Your output should match the listing below word for word, without any images.

DATA TO EXAMINE ->
-*-
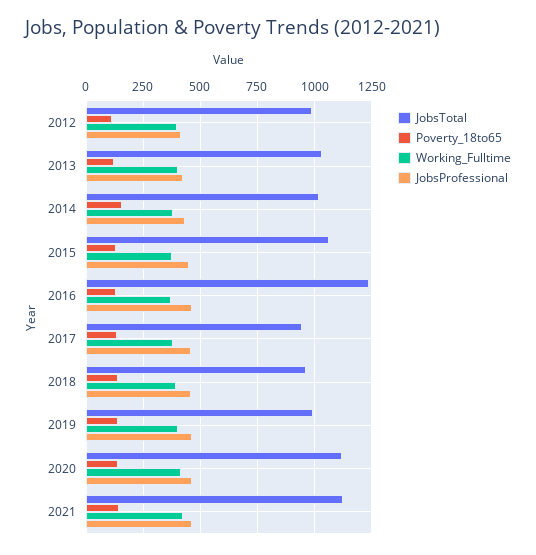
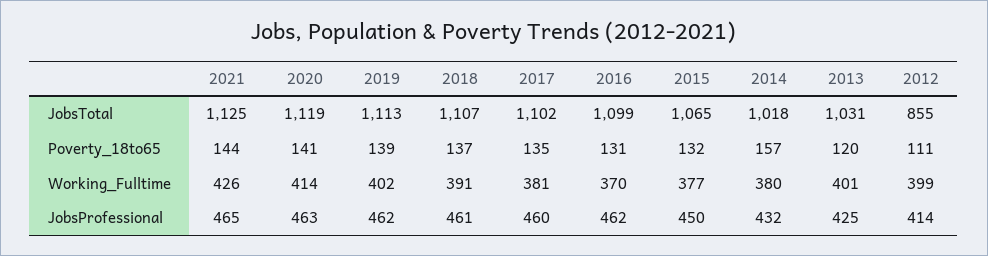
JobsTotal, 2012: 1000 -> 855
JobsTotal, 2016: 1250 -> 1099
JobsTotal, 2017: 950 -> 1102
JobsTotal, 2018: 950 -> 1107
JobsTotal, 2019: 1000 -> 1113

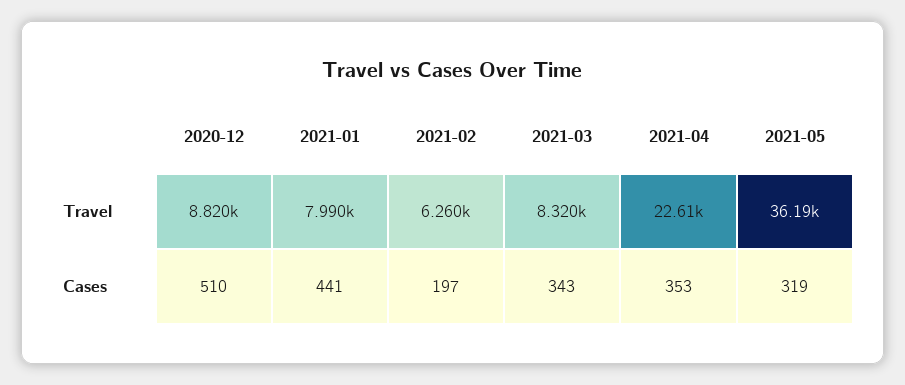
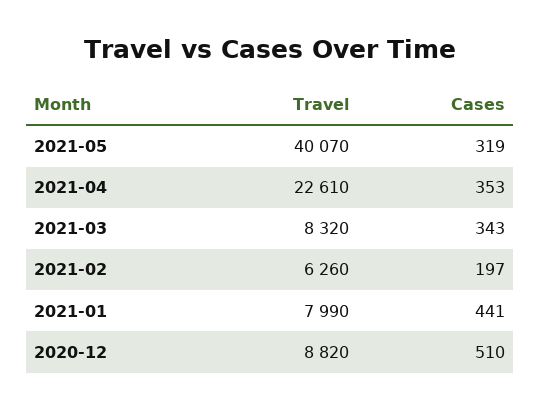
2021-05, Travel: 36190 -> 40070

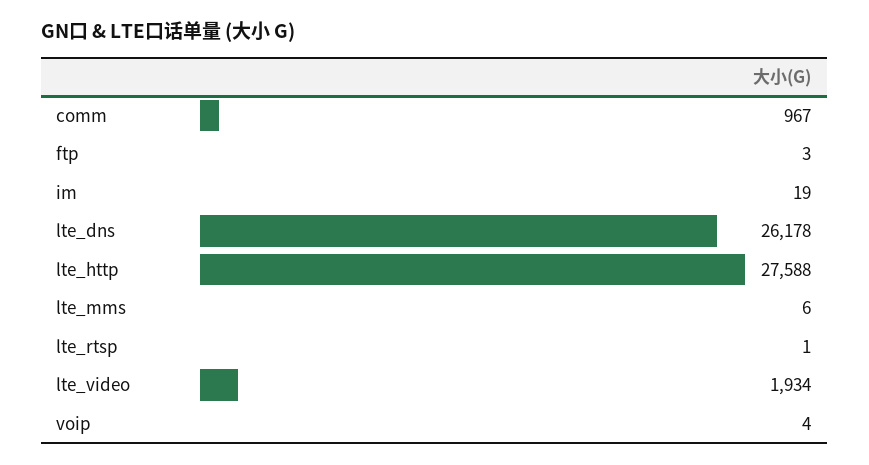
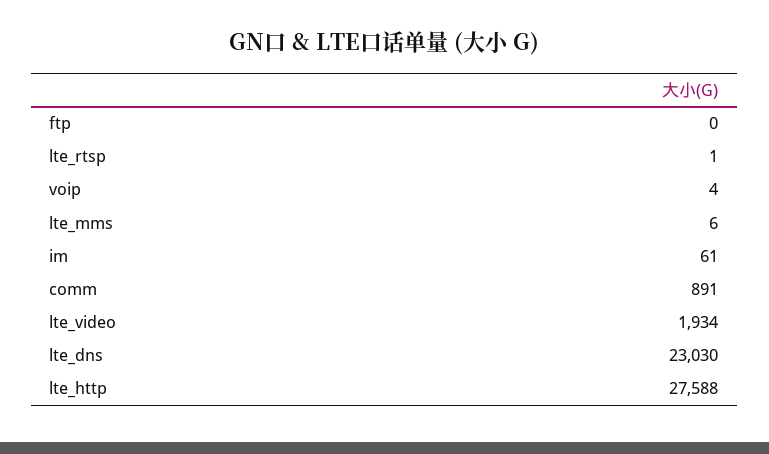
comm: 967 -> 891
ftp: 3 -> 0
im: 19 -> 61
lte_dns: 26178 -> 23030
-*-
TASK ANSWER ->
JobsTotal, 2012: 1000 -> 855
JobsTotal, 2016: 1250 -> 1099
JobsTotal, 2017: 950 -> 1102
JobsTotal, 2018: 950 -> 1107
JobsTotal, 2019: 1000 -> 1113

2021-05, Travel: 36190 -> 40070

comm: 967 -> 891
ftp: 3 -> 0
im: 19 -> 61
lte_dns: 26178 -> 23030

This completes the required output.